Book Review ~ What We've Lost is Nothing

With more books than ever vying to be read ~ we must be selective of how we choose to spend our time. There are just too many good books to waste time reading a bad one.

What We've Lost is Nothing is a first novel by Rachel Louise Snyder. It chronicles the twenty-four hours following a mass burglary in a Chicago suburb and the suspicions, secrets, and prejudices that surface in its wake.
From the back:
Nestled on the edge of Chicago’s gritty west side, Oak Park is a suburb in flux. To the west, theaters and shops frame posh houses designed by Frank Lloyd Wright. To the east lies a neighborhood still recovering from urban decline. In the center of the community sits Ilios Lane, a pristine cul-de-sac dotted with quiet homes that bridge the surrounding extremes of wealth and poverty.

On the first warm day in April, Mary Elizabeth McPherson, a lifelong resident of Ilios Lane, skips school with her friend Sofia. As the two experiment with a heavy dose of ecstasy in Mary Elizabeth’s dining room, a series of home invasions rocks their neighborhood. At first the community is determined to band together, but rising suspicions soon threaten to destroy the world they were attempting to create. Filtered through a vibrant pinwheel of characters, Snyder’s tour de force evokes the heightened tension of a community on edge as it builds toward one of the most explosive conclusions in recent fiction. Incisive and panoramic, What We’ve Lost is Nothing illuminates the evolving relationship between American cities and their suburbs, the hidden prejudices that can threaten a way of life, and the redemptive power of tolerance in a community torn asunder. 

We explore the impact this burglary has on an entire street, and we see the positive and negative effects felt by each household. There are several other families touched by these crimes, and each resident represents a particular aspect of society. Given the shear volume of characters, there’s not a lot of variety in these thoughts and reactions, making it difficult to remember who is whom? The problem is, the inner thoughts and outer reactions of the characters are about what you’d expect, given the circumstances. As information about the thefts circulate and different theories are shared, the crime itself is never solved.  Furthermore, the book tends to meander, and no one character was compelling enough to really captivate my interest.

At the end of the day, I didn’t really hate this book.

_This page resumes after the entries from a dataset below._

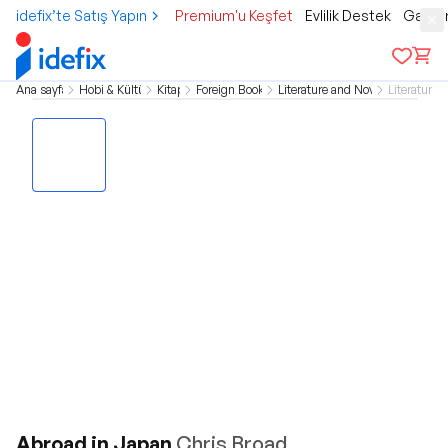
idefix’te Satış Yapın
Premium'u Keşfet
Evlilik Destek
Gamer
Ana sayfa
Hobi & Kültür
Kitap
Foreign Books
Literature and Novel
Literature
Abroad in Japan
Chris Broad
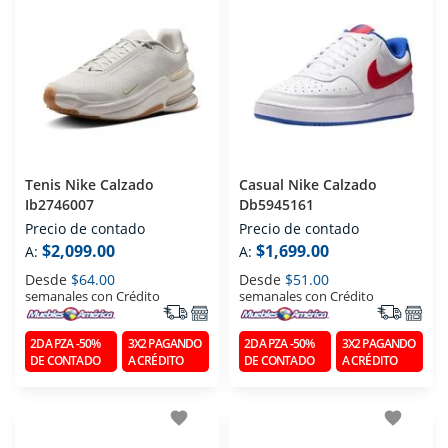
Tenis Nike Calzado
Casual Nike Calzado
Ib2746007
Db5945161
Precio de contado
Precio de contado
$2,099.00
$1,699.00
A:
A:
Desde
$64.00
Desde
$51.00
semanales con Crédito
semanales con Crédito
2DA PZA -50%
3X2 PAGANDO
2DA PZA -50%
3X2 PAGANDO
DE CONTADO
A CRÉDITO
DE CONTADO
A CRÉDITO
favorite
favorite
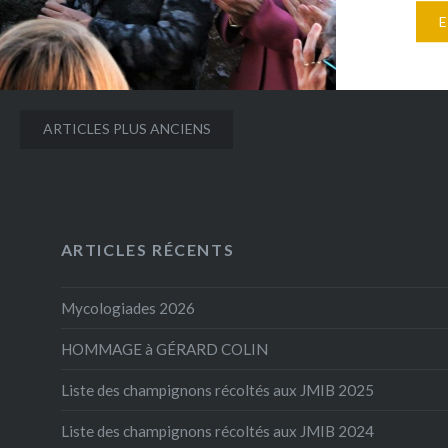
anniver
émouvant
Georges-
Leclair 
première
Navigation
ARTICLES PLUS ANCIENS
mycolog
des
présence
articles
locales,
parlemen
ARTICLES RÉCENTS
une plaq
Mycologiades 2026
HOMMAGE à GÉRARD COLIN
Liste des champignons récoltés aux JMIB 2025
Liste des champignons récoltés aux JMIB 2024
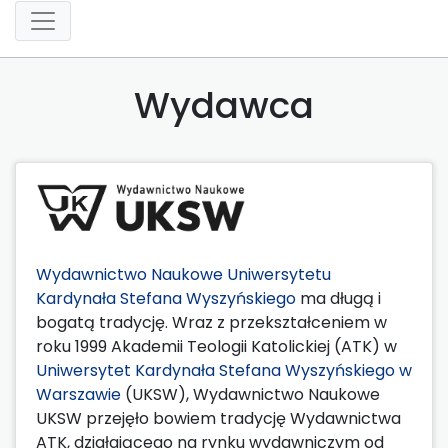
Wydawca
Wydawnictwo Naukowe Uniwersytetu
Kardynała Stefana Wyszyńskiego
ma długą i
bogatą tradycję. Wraz z przekształceniem w
roku 1999 Akademii Teologii Katolickiej (ATK) w
Uniwersytet Kardynała Stefana Wyszyńskiego w
Warszawie
(UKSW), Wydawnictwo Naukowe
UKSW przejęło bowiem tradycję Wydawnictwa
ATK, działającego na rynku wydawniczym od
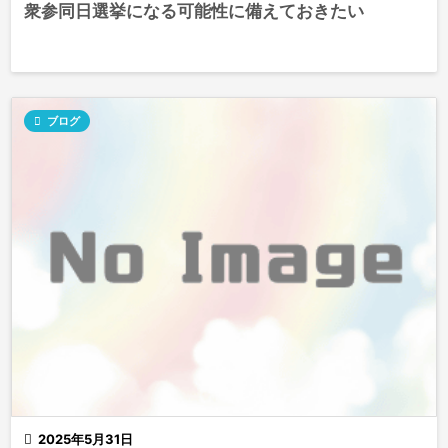
衆参同日選挙になる可能性に備えておきたい

ブログ

2025年5月31日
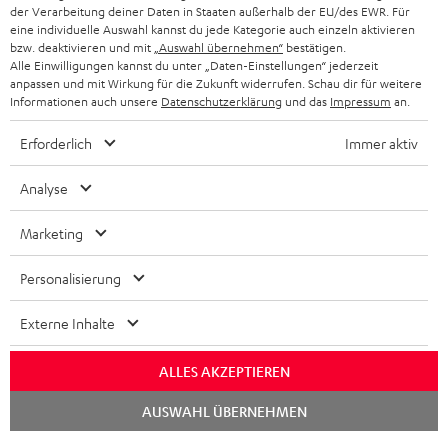
der Verarbeitung deiner Daten in Staaten außerhalb der EU/des EWR. Für
BLUETOOTH-KOPFHÖRER
NEWSLETTER
eine individuelle Auswahl kannst du jede Kategorie auch einzeln aktivieren
BELGIEN
bzw. deaktivieren und mit
„Auswahl übernehmen“
bestätigen.
STEREOANLAGEN
Alle Einwilligungen kannst du unter „Daten-Einstellungen“ jederzeit
STORES
anpassen und mit Wirkung für die Zukunft widerrufen. Schau dir für weitere
FRANKREICH
LAUTSPRECHER
Informationen auch unsere
Datenschutzerklärung
und das
Impressum
an.
DEINE VORTEILE BEI TEUFEL
Erforderlich
Immer aktiv
POLEN
ULTIMA-SERIE
TEUFEL STORY
Analyse
IN-EAR-KOPFHÖRER
SPANIEN
UNSER MANAGEMENT
Marketing
FANSHOP
NACHHALTIGKEIT
ITALIEN
NEUHEITEN
Personalisierung
Technische Änderungen, Tippfehler und Irrtum vorbehalten. Das auf unseren
UNSERE WERTE
Fotos abgebildete Zubehör ist nicht im Lieferumfang enthalten. Etwaige
USA
Entsorgungsgebühren für Batterien sind im Preis inbegriffen.
Externe Inhalte
BILDUNGSRABATT
©2026 Lautsprecher Teufel GmbH - All rights reserved.
WEITERE LÄNDER
ALLES AKZEPTIEREN
GESCHENKGUTSCHEIN
Chat
Impressum
AGB
Datenschutz
Daten-Einstellungen
EU Data Act
AUSWAHL ÜBERNEHMEN
BARRIEREFREIHEIT
starten
Vertrag widerrufen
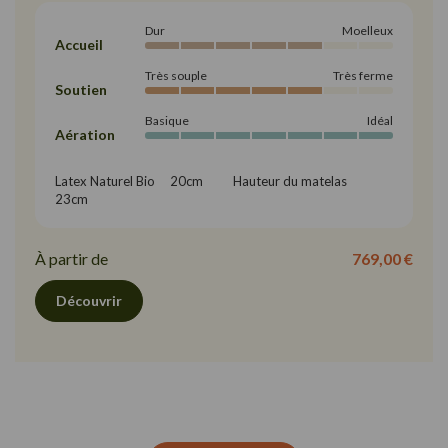
Dur
Moelleux
Accueil
Très souple
Très ferme
Soutien
Basique
Idéal
Aération
Latex Naturel Bio     20cm          Hauteur du matelas     
23cm
À partir de
769,00 €
Découvrir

The overall the writing is good, but the story suffers from a greater desire to make a point, and an inability to really make it.  This isn’t a bad book, necessarily, just an unfocused one.  Since this is her debut novel, I think this is an author with significant potential and I will be interested to see what she produces in the years to come. But What We’ve Lost is Nothing on the whole misses the mark.